"Un fils ne semble pas le titre le plus adapté. En fait, ce premier long-métrage de Mehdi M. Barsaoui vient parler de la difficile présomption de paternité, mise à l’épreuve par un test génétique. Le long-métrage s’ouvre sur une page de bonheur absolu. Le soleil inonde le parc où des amis se réunissent. Ils représentent la nouvelle classe moyenne supérieure de la Tunisie. Ils ont réussi, boivent de l’alcool, et se moquent gentiment de l’imminence de l’arrivée au pouvoir des populismes religieux. Mais bien sûr, le bonheur est de très courte durée. Farès et Meriem décident de passer un week-end en famille à Tataouine, mais leur projet est brutalement interrompu par un attentat qui porte atteinte très grièvement à leur fils.
Une fois passée cette première séquence de pur bonheur, le récit se précipite dans une série d’évènements dramatiques qui vont transformer à jamais les trois personnages principaux. L’accablement du désespoir fait craindre le pire, mais le cinéaste parvient miraculeusement à ne jamais succomber au mélo et à l’invraisemblance. Au contraire, si le film décrit le pire qui puisse survenir à un jeune couple, à commencer l’atteinte quasi mortelle d’un enfant, la mise en scène très sobre, jamais larmoyante, engage le spectateur dans un combat intérieur profond où chaque personnage fait valoir son désarroi légitime. Il est impossible de condamner la mère ou le père. L’enfant, au milieu des deux, devient l’emblème d’une lutte éthique où chacun est amené à faire valoir sa vérité. Le médecin qui soigne le jeune blessé incarne peut-être le mieux la difficulté à identifier une solution qui tienne compte de l’intérêt suprême de l’enfant, tout en préservant les deux parents et en respectant les lois tunisiennes.
Un fils est une sorte de scène théâtrale où se jouent la complexité et l’opposition des points de vue. La Tunisie apparaît comme un pays tiraillé par ses référents idéologiques et religieux, dans un contexte où la science impose la mesure et l’adaptation des lois. Le corps médical est confronté à un véritable conflit moral intérieur qui l’oblige à faire en permanence des pas de côté. Il y a beaucoup d’intelligence dans ces dialogues qui éclairent une modernité qui peine à s’épanouir. Du coup, la déviance se niche dans les interstices d’un pays qui revendique officiellement le recours à la morale et au patriarcat, tout en laissant se développer une délinquance alimentée par la misère de la guerre. Mais Mehdi M. Barsaoui ne cède pas non plus à la facilité. Même ces comportements criminels qu’il décrit crûment, recèlent quelque part une once de légitimité, toutes proportions gardées.
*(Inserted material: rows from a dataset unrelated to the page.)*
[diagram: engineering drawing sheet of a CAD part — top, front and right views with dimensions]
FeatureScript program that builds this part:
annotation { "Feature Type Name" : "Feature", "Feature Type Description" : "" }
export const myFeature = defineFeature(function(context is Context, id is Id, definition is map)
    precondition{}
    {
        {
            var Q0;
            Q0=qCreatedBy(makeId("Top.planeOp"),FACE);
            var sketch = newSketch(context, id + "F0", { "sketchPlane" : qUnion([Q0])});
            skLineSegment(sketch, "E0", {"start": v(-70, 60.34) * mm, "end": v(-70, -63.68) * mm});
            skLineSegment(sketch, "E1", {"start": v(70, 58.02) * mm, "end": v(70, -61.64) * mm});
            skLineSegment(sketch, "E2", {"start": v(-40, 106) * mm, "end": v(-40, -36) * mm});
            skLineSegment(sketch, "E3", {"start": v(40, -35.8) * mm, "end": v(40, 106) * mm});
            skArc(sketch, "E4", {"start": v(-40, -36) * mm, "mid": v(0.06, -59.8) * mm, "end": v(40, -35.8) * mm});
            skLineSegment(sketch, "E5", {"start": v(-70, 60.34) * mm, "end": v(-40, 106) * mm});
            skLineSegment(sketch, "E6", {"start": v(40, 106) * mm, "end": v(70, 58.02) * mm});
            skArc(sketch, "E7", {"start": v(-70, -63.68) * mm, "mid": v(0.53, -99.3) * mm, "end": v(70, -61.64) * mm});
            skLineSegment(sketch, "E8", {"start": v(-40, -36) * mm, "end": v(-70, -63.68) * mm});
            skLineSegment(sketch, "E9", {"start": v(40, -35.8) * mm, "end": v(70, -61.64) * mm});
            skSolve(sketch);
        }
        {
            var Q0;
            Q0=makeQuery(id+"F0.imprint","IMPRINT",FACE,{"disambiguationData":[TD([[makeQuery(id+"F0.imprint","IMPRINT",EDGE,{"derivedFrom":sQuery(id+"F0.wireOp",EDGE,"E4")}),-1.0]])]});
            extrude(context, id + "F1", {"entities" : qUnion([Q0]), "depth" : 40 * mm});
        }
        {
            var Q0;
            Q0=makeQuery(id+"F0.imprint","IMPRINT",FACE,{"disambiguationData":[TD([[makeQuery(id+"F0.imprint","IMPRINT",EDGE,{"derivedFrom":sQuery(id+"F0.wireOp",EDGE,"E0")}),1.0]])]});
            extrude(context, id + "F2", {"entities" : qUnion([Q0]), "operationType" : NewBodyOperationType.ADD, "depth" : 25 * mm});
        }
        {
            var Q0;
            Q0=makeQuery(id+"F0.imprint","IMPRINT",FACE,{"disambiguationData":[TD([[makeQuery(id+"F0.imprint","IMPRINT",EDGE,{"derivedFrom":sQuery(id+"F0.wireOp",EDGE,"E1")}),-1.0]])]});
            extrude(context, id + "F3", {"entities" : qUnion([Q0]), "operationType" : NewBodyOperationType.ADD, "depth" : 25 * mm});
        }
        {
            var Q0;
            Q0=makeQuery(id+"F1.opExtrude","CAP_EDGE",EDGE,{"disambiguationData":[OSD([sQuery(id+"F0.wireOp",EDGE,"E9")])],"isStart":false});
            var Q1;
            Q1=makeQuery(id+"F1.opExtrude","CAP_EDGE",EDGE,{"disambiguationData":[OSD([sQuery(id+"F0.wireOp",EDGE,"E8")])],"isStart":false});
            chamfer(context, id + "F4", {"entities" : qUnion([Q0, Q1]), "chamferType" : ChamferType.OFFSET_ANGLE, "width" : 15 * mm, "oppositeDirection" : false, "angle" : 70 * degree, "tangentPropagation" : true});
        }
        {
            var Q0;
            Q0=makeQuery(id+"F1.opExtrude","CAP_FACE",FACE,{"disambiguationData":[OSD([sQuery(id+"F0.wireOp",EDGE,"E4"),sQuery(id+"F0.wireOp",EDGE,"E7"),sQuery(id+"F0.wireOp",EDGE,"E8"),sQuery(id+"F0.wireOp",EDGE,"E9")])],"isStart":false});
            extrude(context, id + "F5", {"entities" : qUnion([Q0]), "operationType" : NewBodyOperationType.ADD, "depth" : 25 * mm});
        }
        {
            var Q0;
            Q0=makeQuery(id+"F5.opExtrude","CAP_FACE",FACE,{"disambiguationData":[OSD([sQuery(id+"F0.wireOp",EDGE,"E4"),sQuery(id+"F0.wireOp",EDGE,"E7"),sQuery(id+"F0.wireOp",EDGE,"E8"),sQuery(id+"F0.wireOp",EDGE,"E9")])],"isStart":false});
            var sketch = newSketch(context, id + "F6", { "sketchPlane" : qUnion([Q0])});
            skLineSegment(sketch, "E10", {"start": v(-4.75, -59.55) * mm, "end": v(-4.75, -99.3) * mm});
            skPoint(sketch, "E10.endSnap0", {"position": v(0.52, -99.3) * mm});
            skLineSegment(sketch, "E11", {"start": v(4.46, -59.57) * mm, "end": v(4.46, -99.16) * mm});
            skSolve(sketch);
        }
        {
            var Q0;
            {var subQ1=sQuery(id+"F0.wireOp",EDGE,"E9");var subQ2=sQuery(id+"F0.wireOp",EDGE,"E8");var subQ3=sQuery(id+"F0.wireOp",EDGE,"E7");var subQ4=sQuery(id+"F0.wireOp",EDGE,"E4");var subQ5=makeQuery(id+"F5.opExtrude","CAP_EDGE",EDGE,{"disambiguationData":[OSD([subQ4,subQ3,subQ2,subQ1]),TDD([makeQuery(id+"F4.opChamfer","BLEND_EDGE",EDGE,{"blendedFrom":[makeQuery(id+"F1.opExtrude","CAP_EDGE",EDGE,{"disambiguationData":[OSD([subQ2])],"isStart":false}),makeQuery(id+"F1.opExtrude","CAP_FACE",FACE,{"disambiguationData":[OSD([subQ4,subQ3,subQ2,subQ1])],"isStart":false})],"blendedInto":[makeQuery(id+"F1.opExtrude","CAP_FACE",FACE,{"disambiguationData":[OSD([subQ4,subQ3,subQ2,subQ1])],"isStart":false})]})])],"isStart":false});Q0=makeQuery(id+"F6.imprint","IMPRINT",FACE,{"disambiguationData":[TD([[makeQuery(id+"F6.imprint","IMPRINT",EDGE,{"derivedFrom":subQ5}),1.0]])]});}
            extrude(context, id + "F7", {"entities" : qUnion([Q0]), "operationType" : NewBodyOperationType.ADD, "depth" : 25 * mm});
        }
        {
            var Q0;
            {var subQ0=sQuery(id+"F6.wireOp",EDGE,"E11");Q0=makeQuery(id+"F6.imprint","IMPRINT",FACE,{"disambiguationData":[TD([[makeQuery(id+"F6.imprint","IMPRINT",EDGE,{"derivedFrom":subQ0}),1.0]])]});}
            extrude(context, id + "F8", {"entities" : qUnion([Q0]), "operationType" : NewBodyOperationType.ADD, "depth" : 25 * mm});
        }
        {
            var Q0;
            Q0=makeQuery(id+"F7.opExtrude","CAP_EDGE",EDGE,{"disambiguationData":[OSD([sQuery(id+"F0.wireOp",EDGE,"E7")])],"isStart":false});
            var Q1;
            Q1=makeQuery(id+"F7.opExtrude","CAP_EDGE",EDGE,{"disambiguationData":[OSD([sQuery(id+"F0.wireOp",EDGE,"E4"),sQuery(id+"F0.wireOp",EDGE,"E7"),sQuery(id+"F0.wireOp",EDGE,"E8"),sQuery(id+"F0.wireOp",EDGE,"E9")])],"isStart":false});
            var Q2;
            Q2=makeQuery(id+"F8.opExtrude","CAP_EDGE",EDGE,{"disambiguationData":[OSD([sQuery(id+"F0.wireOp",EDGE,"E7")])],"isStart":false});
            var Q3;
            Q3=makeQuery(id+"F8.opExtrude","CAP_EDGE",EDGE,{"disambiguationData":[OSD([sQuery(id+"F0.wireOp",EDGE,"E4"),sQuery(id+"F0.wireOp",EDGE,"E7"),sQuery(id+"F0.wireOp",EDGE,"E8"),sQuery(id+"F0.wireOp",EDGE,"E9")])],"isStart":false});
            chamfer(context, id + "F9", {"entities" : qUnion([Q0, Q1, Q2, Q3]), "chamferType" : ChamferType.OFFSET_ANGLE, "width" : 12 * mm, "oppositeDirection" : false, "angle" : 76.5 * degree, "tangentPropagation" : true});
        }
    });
Un fils oppose les collines verdoyantes de Tunis aux chemins pierreux et arides de Tataouine. Cette vision contrastée des paysages illustre parfaitement la fracture de la société tunisienne, qui annonce en creux, les révolutions de la jeunesse et l’avènement du fondamentalisme religieux. Le cinéaste soigne sa photographie. Il offre des paysages superbes, à l’inverse de l’épouvante qui entrave les parents. La mise en scène ne se perd pas dans les excès. Malgré le refus d’une démonstration émotionnelle, on ressent intimement la détresse qui broie le cœur de la mère et du père, tous deux confinés dans une vérité dont ils ne parviennent pas à s’extraire. Le film heureusement offre un dénouement positif qui rassure et allège le spectateur, tant les tensions éthiques animent le récit. Voilà donc un très grand long-métrage qui illumine le cinéma maghrébin et devrait faire parler de son réalisateur dans les années qui viennent."